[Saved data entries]
---*---
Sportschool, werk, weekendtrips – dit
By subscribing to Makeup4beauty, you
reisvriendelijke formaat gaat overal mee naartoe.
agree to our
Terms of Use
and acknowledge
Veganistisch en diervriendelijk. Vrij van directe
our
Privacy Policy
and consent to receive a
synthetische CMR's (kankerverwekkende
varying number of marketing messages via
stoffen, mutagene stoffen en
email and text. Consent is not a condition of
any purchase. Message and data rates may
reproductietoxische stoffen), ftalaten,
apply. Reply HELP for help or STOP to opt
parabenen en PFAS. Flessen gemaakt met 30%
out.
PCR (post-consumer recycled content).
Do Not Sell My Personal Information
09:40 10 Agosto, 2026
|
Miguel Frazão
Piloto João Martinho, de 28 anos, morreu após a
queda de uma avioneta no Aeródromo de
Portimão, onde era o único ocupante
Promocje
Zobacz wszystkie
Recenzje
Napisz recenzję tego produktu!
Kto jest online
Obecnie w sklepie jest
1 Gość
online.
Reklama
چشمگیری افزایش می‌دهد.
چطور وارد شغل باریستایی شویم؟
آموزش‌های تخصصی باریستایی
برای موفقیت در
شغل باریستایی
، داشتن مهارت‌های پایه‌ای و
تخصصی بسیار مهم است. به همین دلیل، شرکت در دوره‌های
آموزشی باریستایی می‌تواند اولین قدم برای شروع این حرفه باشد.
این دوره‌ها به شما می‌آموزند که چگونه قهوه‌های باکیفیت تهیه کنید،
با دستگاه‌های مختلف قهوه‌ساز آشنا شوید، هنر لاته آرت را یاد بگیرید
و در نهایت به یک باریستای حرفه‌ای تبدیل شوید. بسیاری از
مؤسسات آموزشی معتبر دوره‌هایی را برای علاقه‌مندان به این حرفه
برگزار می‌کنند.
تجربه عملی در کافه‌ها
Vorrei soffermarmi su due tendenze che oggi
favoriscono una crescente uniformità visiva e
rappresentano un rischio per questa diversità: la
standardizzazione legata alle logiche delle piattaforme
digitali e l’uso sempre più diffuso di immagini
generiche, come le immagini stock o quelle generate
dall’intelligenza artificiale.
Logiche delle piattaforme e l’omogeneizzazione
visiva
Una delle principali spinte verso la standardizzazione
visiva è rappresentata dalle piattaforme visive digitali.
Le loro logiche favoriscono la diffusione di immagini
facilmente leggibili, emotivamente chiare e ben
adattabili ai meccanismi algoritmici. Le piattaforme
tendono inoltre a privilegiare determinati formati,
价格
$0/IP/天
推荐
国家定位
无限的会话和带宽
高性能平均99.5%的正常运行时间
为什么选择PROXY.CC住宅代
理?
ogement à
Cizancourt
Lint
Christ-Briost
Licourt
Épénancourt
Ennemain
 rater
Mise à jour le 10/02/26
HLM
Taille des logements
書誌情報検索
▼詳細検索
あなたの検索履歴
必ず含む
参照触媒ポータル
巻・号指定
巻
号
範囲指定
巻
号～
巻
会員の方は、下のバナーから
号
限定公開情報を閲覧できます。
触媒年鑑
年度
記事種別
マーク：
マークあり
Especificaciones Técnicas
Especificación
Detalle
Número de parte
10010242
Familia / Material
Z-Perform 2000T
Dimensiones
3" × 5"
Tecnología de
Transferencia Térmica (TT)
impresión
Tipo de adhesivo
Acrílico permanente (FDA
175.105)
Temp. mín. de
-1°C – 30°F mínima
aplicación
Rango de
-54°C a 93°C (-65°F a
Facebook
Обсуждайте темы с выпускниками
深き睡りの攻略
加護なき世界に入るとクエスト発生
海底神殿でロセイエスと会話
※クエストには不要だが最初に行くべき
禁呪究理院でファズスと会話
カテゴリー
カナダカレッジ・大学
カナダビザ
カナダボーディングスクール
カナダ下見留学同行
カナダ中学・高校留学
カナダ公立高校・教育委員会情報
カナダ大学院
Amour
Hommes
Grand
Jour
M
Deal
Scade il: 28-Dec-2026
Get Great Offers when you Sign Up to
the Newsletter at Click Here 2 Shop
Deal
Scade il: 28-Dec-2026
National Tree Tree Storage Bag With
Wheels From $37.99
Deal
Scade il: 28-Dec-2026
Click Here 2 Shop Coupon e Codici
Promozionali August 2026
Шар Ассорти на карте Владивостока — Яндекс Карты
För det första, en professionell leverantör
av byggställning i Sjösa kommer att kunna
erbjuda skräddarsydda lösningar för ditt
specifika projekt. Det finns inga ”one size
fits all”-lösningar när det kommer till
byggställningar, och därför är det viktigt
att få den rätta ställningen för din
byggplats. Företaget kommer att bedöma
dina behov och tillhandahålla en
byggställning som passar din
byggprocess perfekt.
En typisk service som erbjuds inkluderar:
---*---
### Work task:
Please write out exactly the line containing "det kommer till" and every line after it through the end of the records, nothing more.

### Completed task:
fits all”-lösningar när det kommer till
byggställningar, och därför är det viktigt
att få den rätta ställningen för din
byggplats. Företaget kommer att bedöma
dina behov och tillhandahålla en
byggställning som passar din
byggprocess perfekt.
En typisk service som erbjuds inkluderar:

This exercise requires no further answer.